→ Task requirements: In how many lines of the listing does the word "verified" appear? Reply with the number only.

((

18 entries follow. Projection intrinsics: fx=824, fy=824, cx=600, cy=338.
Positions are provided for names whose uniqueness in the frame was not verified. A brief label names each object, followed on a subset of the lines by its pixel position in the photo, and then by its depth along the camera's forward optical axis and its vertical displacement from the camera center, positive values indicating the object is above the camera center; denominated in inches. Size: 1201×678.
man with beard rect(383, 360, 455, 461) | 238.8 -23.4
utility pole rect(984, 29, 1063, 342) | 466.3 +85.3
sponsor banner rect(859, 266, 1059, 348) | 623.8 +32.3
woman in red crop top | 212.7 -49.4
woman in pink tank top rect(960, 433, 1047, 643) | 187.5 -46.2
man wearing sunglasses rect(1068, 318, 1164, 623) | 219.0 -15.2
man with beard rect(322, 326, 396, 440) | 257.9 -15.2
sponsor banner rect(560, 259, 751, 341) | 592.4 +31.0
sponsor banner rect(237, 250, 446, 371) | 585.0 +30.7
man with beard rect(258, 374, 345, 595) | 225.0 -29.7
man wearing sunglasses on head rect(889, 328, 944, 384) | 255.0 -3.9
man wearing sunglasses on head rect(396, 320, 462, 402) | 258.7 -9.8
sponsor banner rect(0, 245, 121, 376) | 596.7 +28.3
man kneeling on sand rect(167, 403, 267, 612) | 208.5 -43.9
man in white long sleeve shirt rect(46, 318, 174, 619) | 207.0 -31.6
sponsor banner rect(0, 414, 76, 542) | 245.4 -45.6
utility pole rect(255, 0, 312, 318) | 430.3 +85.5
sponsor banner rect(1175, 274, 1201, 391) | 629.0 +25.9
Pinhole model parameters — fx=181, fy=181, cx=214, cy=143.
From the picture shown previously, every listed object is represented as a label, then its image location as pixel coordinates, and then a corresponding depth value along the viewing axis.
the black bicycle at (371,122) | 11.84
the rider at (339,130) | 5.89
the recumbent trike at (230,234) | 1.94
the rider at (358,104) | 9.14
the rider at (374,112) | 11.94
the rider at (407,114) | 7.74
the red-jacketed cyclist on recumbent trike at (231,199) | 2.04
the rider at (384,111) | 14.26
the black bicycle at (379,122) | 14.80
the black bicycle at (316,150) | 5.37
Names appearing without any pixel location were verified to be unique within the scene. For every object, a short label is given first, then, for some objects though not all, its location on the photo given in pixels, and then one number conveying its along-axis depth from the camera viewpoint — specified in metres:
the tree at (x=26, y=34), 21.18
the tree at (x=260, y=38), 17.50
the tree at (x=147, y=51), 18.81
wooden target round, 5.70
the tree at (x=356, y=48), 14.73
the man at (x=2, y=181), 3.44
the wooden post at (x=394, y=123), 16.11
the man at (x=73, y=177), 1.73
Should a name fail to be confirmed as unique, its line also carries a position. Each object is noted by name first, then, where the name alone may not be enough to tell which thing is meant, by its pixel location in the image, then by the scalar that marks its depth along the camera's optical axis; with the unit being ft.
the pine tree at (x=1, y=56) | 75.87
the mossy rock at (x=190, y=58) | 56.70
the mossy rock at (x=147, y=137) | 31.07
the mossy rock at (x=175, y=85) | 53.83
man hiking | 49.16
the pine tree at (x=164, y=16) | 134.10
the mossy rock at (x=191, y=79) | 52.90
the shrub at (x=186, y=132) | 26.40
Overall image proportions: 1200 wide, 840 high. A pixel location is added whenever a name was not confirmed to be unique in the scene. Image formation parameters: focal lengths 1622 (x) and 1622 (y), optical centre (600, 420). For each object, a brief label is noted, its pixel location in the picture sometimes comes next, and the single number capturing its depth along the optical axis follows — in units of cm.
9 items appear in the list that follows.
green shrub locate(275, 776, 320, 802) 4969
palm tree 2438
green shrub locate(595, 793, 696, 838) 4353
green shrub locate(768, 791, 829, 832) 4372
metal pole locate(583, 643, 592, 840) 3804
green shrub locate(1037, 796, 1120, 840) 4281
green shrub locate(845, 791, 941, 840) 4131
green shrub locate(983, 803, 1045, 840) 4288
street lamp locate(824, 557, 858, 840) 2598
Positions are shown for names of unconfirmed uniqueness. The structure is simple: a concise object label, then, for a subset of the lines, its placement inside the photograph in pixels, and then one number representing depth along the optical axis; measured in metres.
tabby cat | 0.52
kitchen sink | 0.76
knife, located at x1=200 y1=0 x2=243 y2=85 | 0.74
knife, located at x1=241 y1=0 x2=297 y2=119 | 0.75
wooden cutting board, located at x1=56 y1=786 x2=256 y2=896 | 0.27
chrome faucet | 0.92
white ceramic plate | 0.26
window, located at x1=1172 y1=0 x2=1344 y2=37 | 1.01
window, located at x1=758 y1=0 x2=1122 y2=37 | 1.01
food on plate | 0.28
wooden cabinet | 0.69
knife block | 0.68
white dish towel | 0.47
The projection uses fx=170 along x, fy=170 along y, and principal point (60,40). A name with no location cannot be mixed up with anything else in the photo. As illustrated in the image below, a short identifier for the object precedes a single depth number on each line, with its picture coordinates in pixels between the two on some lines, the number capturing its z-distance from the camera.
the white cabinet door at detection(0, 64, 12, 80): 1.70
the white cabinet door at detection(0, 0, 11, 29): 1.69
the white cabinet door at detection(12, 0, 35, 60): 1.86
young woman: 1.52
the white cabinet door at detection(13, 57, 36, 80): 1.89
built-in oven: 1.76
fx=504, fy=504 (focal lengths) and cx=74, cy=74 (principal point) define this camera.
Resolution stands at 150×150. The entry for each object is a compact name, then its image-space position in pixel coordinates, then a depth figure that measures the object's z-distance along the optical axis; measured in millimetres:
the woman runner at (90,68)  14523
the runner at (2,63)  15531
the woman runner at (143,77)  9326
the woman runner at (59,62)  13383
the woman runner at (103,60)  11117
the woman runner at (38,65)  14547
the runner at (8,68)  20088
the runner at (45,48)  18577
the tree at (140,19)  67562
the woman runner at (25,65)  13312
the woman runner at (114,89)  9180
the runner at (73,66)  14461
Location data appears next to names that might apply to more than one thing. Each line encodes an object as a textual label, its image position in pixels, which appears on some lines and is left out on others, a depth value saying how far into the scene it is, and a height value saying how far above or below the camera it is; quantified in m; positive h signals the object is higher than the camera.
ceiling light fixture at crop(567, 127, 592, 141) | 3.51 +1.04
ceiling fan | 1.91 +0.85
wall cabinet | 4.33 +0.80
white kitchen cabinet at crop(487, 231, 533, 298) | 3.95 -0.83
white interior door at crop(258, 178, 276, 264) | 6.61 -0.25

))

→ Answer box: 2